催眠術の効果を測る指標の一つに、「暗示感受性」や「被暗示性」と呼ばれる特性があります。
これは、暗示に対してどれだけ反応しやすいかを示すものです。
一般的には、被暗示性が高い方が催眠に入りやすく、現象も起こりやすいとされています。
しかし、この特性が極端に高い場合、必ずしも良い結果につながるとは限りません。
実際に、「暗示に過敏すぎる」ことで、混乱やトラブルが生じるケースが報告されています。
例えば、催眠誘導中に与えられた暗示に対し、意図以上に深く反応してしまう。
あるいは、誘導終了後も暗示の影響が長く残り、現実感が戻りにくくなる。
また、自分が反応している内容が「演技なのか本当なのか」がわからなくなり、自己混乱に陥るケースもあります。
このような状態は、「多重自己認識性の障害」や「自己一貫性の崩壊」とも呼ばれ、一部の心理療法の現場で問題視されています。
本人は真面目に反応しているつもりでも、意識の深層で複数の反応パターンが競合し、結果として感情や行動が不安定になることがあります。
これは、暗示が強すぎたというよりも、「受け取る側の反応感度」が極端に高かったことによって生じる現象です。
通常の催眠技法では、こうした被暗示性の極端な偏りは想定されていないため、予防的な設計が求められる分野です。
たとえば、事前の反応確認、解除の徹底、選択的な暗示の使用、観察重視のフィードバックなどが有効とされています。
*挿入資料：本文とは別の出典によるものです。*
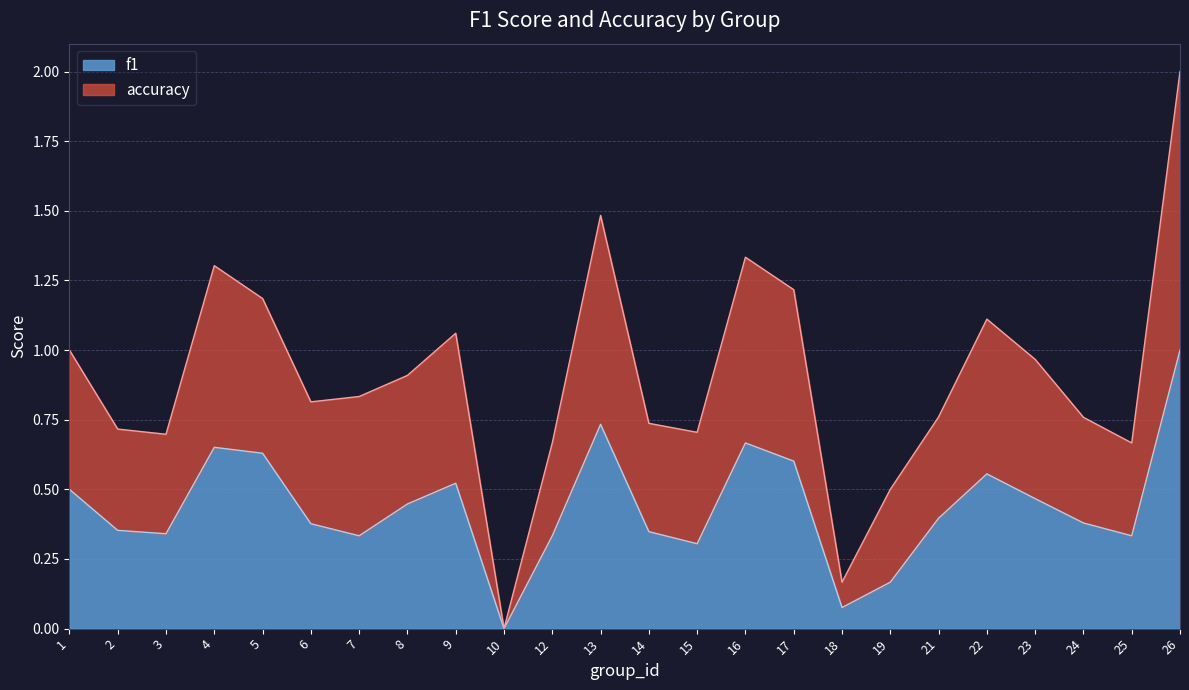

Is it true that f1 equals -0.4 at 10?

False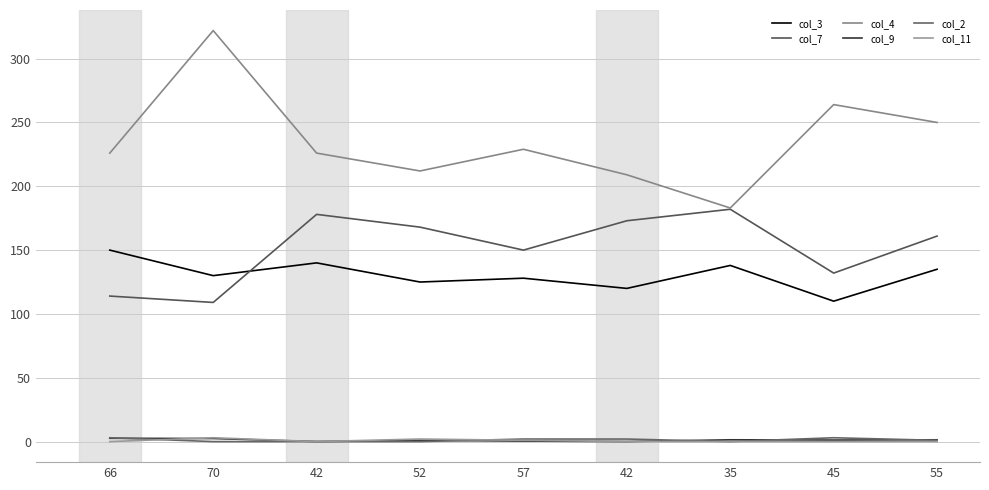

Does the chart display data point markers on the line(s)?

No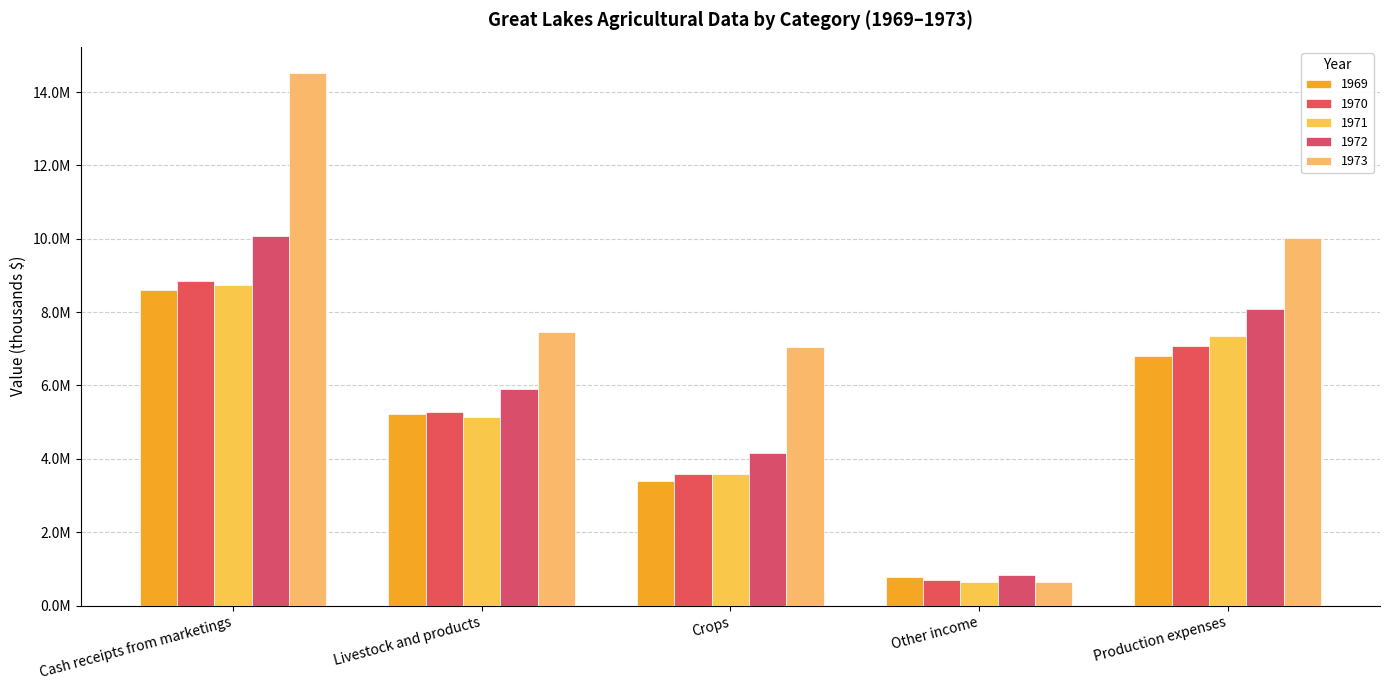

What is the label of the 3rd bar from the left?

Crops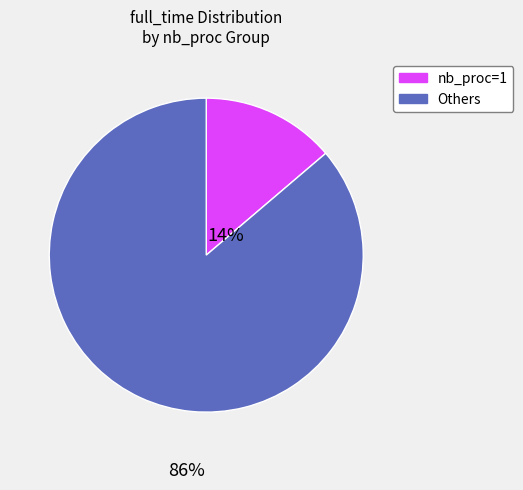

Which has a higher value, Others or nb_proc=1?

Others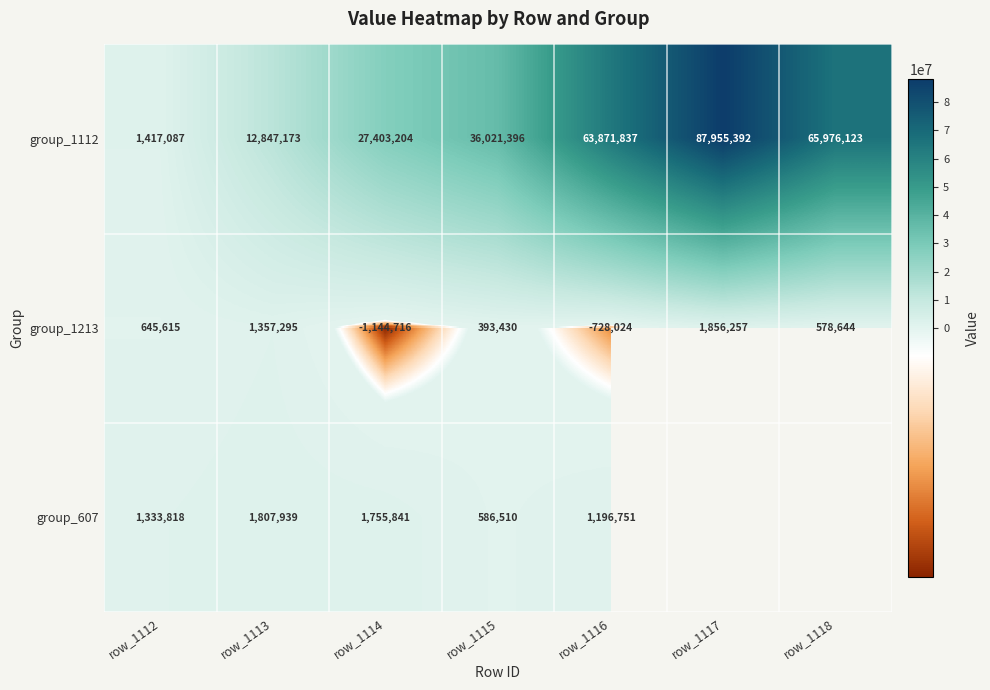

Where is group_1112 nearest to the value 44686239?

row_1115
また、こうしたタイプは、催眠中の主観的な没入が深すぎるため、後から思考的に整理する時間が必要になることもあります。
暗示過敏性が高すぎることは、必ずしも“才能”や“素質”ではなく、注意すべき特性のひとつでもあるのです。
催眠術師としては、「かかりやすい人ほど慎重に扱うべき」という姿勢が、今後より重要になっていくでしょう。